2. Broadly stating facts are that the appellant assessee was a partner in one M/s. M. Kantilal Exports. Partnership firm was engaged in the business of diamond exports. During the previous year relevant to the assessment year 2007-08, the appellant, for and on behalf of the partnership firm, entered into several foreign currency transactions, which resulted into a total loss of Rs.9,99,41,056/- on account of foreign exchange trading loss. The assessee claimed such loss from his business income. It was contended that such transactions were entered into without the knowledge and consent of other partners and, therefore, the same should be treated as the personal loss of the partner.

We may notice that alternatively the firm also claimed deduction of the loss from its business profits. The Tribunal, by the impugned common judgment, disallowed the loss so claimed in case of both the individual partner as well as the firm.

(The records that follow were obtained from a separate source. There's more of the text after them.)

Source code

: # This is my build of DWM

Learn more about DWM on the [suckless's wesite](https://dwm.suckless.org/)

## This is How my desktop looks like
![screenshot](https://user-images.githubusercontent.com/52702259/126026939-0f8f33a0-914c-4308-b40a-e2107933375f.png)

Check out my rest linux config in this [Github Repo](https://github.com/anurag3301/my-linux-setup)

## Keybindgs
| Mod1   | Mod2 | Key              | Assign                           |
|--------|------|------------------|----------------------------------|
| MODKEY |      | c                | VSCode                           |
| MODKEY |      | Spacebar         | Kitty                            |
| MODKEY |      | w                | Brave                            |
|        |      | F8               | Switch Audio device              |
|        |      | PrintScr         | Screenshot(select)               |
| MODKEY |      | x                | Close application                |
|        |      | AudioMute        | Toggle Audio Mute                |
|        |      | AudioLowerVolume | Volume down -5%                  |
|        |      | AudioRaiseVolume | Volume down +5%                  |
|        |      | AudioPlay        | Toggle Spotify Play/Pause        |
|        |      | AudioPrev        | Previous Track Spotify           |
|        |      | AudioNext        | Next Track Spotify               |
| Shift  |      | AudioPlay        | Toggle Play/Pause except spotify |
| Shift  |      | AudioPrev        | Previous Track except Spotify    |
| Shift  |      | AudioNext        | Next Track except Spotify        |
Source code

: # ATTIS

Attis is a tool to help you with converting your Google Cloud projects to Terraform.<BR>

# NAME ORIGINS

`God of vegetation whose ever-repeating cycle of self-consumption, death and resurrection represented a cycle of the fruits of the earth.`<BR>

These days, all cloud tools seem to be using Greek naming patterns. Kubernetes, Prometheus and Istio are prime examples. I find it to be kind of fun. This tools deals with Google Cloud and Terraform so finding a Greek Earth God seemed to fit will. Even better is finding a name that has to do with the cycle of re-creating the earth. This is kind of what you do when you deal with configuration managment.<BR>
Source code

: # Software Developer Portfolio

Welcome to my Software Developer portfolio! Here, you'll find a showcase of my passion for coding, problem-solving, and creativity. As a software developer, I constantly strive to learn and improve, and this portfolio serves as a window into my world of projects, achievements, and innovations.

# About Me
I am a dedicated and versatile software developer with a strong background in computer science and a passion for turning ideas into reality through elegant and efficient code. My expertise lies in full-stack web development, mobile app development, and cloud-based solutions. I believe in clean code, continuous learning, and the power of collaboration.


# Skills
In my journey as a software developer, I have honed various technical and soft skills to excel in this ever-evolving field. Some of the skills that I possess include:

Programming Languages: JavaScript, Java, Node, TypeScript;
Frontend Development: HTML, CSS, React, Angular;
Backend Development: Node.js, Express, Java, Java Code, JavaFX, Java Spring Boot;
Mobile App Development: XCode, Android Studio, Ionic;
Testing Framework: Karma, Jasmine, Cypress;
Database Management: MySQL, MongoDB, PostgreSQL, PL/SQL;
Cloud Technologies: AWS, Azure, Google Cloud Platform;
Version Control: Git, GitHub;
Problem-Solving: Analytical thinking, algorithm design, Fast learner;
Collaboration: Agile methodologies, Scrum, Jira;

By separate order passed today, we have admitted appeal of the partnership firm. In so far as the present appeal of the individual partner is concerned, the Tribunal rejected the claim making following observations:-

8. We have considered the rival submissions, perused the material on records and have gone through the orders of authorities below and the judgments cited by the Ld. A.R. First we decide as to whether the claim of the assessee in the hands of Shri P.M. Kheni, a partner of the firm M/s. M. Kantilal Exports is allowable or not. We find that in para 4.4 of the assessment order, it is held by the A.O. that there is no provision in the Act to allocate the loss of a firm only to a partner but the same is required to be adjusted against other income of the firm. The A.O. has noted that even the contract note/ certificate issued by the banks in respect of the loss on forex trading is in the name of the firm and the amount invested for such treading is from the funds of the firm only and therefore, individual assessee being a partner of the said firm, cannot claim such loss in his case merely by passing internal entry and debiting his account with the firm. There is no dispute regarding the facts and under these facts, we are of the considered opinion that no interference is called for in the orders of authorities below in the case of the individual Shri P M Kheni because when the loss has been incurred by investing the funds of the firm and the contract notes are also in the name of the firm, such loss cannot be claimed by individual being a partner of the firm. Hence, ground No.1 of the appeal in the case of individual P M Kheni is rejected.
5. We are broadly in agreement with the view of the Tribunal. It is undisputed that the investment was made in the name of the firm. The amount invested was also from the account of the firm. The partner, therefore, cannot individually claim any deduction of such loan in the individual capacity. Section 13 of the Partnership Act provides, inter alia, that subject to the contract between the partners, partnership firm shall indemnify the partner in respect of the payments made and liabilities incurred by him in the ordinary and proper conduct of the business and in doing such act, in an emergency for the purpose of protecting the firm from loss, as would be done by a person of ordinary prudence, in his own case, under similar circumstances.

In the result, we do not find any justification for entertaining this appeal of the partner, particularly, when we are examining the same claim made by the firm.

In the result, Tax Appeal is dismissed.